Doctor, si usted no me consigue un trabajo voy a coger un pedazo de tubo y a zumbárselo en la crisma al primero que encuentre y me parezca que trae plata en el bolsillo. No soy un ladrón en el fondo, pero con un demonio, ¿Qué puede hacer una persona que quiere enderezar su vida? ¿Le pregunté si no le habían enseñado ningún oficio en prisión? Si, dos, me dijo sonriendo sardónicamente: A hacer escobas y zapatos; pero acudí a las fabricas que aquí existen y allí ya tienen a la gente que necesitan.
Si le consigo un trabajo tampoco tengo la seguridad de que usted no vuelva a delinquir antes de una semana, le dije. Casi con un gesto tranquilo encogió los hombros y me respondió con calma: es cierto. Pero recuerde Doctor que la única vez que fui contra la Ley era porque estaba hambriento.

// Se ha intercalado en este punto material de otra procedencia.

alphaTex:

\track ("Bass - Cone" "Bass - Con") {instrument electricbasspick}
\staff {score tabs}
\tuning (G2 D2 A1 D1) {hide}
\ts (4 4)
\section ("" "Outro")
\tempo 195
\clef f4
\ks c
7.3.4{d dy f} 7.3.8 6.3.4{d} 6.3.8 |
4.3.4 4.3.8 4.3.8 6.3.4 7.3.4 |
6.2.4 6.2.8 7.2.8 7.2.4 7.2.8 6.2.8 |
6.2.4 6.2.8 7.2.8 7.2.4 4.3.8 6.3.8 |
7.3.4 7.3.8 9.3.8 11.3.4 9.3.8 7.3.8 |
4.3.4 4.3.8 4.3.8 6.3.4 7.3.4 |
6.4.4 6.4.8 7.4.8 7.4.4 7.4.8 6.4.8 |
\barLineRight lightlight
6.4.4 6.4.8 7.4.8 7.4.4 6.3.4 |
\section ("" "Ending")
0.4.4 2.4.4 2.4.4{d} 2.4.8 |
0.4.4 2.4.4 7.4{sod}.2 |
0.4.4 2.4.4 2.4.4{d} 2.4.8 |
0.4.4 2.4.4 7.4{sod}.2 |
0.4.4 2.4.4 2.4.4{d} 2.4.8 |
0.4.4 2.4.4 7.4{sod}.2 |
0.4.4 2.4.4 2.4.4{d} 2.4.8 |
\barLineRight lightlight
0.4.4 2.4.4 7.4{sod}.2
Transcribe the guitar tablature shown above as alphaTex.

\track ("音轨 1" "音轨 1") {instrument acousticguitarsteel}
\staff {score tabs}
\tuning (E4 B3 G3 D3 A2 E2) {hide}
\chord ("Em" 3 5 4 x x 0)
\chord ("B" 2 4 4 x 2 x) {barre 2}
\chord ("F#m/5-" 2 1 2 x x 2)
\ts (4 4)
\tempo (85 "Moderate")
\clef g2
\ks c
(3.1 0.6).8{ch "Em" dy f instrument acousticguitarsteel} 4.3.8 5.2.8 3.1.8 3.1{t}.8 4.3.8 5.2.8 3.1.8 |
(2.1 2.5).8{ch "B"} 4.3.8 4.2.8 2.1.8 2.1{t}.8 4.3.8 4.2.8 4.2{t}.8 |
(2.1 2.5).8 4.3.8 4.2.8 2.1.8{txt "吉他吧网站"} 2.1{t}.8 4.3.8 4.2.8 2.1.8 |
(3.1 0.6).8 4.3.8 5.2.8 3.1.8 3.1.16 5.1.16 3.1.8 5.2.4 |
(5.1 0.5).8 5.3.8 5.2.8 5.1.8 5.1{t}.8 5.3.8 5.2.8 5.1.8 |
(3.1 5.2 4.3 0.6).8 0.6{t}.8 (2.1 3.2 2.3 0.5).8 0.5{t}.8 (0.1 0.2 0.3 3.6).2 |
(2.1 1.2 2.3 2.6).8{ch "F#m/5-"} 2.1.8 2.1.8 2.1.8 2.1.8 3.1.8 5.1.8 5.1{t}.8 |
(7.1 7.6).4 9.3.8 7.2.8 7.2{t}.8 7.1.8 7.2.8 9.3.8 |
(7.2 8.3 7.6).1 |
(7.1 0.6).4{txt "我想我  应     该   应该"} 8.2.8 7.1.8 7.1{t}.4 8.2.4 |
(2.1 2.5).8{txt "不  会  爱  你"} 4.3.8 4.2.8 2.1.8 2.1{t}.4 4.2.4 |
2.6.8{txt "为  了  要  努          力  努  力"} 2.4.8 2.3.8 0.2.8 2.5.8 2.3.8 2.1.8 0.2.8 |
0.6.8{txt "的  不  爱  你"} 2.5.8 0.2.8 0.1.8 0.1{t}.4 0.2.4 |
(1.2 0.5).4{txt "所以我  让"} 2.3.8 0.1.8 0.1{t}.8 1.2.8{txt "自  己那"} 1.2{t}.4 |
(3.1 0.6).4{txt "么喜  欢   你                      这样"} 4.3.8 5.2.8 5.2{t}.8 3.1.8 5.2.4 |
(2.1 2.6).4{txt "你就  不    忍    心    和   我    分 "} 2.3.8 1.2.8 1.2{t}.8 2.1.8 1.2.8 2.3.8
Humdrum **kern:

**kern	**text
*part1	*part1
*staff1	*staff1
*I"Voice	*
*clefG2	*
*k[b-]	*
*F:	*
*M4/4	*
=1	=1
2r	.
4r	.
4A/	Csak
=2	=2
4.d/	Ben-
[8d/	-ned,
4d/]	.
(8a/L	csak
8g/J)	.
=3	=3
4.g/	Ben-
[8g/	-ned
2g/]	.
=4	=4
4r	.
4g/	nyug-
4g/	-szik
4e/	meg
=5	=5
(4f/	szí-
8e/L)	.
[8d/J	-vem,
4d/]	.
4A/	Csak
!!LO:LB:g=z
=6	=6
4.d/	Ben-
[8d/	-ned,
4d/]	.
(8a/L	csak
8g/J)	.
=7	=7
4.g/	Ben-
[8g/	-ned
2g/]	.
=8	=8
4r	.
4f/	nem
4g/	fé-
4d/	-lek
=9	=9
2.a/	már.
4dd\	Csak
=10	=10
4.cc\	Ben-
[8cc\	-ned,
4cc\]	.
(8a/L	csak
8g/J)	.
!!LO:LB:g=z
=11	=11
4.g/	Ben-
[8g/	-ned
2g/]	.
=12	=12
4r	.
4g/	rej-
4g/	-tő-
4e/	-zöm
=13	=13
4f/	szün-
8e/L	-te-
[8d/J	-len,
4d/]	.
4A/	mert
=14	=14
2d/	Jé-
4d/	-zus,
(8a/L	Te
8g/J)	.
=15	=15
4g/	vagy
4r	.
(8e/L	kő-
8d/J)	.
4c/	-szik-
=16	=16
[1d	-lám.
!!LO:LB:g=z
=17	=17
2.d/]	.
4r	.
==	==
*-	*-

Está bien; haré la prueba y mientras, le dije que esperara unos minutos. Le telefoneé a un amigo que tenia una empresa de vigilancia y con base a esa buena amistad le conté la historia. A pesar de su negativa inicial, insistí tanto que logré le diera el trabajo a Miguel. Luego le busqué unas medias y unos zapatos en buen estado que ajustaron bien a sus pies. Al día siguiente Miguel comenzó a trabajar de vigilante.
Luego de tantos años me encontré a Miguel al frente de su propia empresa de vigilancia comunitaria, da trabajo a varios hombres. Ninguno de ellos conoce su historia anterior. Para ellos es sólo un patrón decente, no muy severo, con 2 manías: extravagante en materia de zapatos y muy exigente con la limpieza y aseo personal.
Cuando un Juez piensa realmente que un muchacho capaz de enmendarse puede darle una sentencia suspensiva y dejarlo en libertad preventiva. De nuestra parte y en lo posible, conseguir un trabajo para él, conservarnos en contacto con él, aconsejarlo y a veces todo aquello da buen resultado y el muchacho se endereza. Y eso es muy satisfactorio.